21 Obtained a 60-day extension on an $18,000 trade account payable owed to a supplier by signing a 60-day, $18,000 note. Interest is in addition to the face value, at the rate of 14 percent.
June 30 Made end-of-year adjusting entry to accrue interest expense on supplier note.
30 Made end-of-year adjusting entry to recognize interest accrued on bank note. July 20 Paid off the note plus interest due the supplier.
Aug. 9 Paid amount due to the bank on the 90-day note. Prepare entries in journal form for the notes payable transactions.
Q2. Csizczak Plywood Company, whose fiscal year ends December 31, completed the following transactions involving notes payable:
20X1
Nov. 25 Purchased a new loading cart by issuing a 60-day, 10 percent note for $21,600.

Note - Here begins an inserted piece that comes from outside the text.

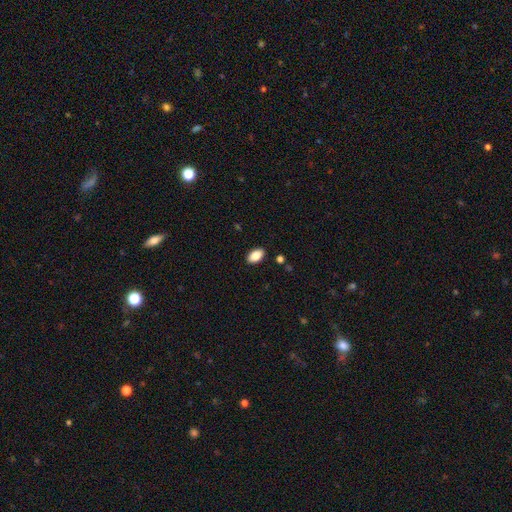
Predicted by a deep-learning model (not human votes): The model was most divided on "smooth or featured": smooth: 87%, star or artifact: 8%, featured or disk: 6%. More confident: how rounded — in between (92%); merging — none (89%).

Dec. 16 Borrowed $25,000 from the bank to finance inventory by signing a 90-day note. The face value of the note includes interest of $750. Proceeds received were $24,250.
31 Made the end-of-year adjusting entry to accrue interest expense on cart note.
31 Made the end-of-year adjusting entry to recognize the interest accrued on the note to the bank.
20X2
Jan. 24 Paid off the loading cart note.
Mar. 16 Paid off the inventory note to the bank. Prepare entries in journal form for these transactions.